WHAT TO WORK ON
Write out every line of the records below word for word, keeping the original order.

(Stored data entries)
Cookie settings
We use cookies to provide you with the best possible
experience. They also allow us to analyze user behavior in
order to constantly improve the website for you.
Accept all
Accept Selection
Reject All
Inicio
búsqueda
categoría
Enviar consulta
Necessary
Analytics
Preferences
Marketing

EXERCISE RESPONSE
Cookie settings
We use cookies to provide you with the best possible
experience. They also allow us to analyze user behavior in
order to constantly improve the website for you.
Accept all
Accept Selection
Reject All
Inicio
búsqueda
categoría
Enviar consulta
Necessary
Analytics
Preferences
Marketing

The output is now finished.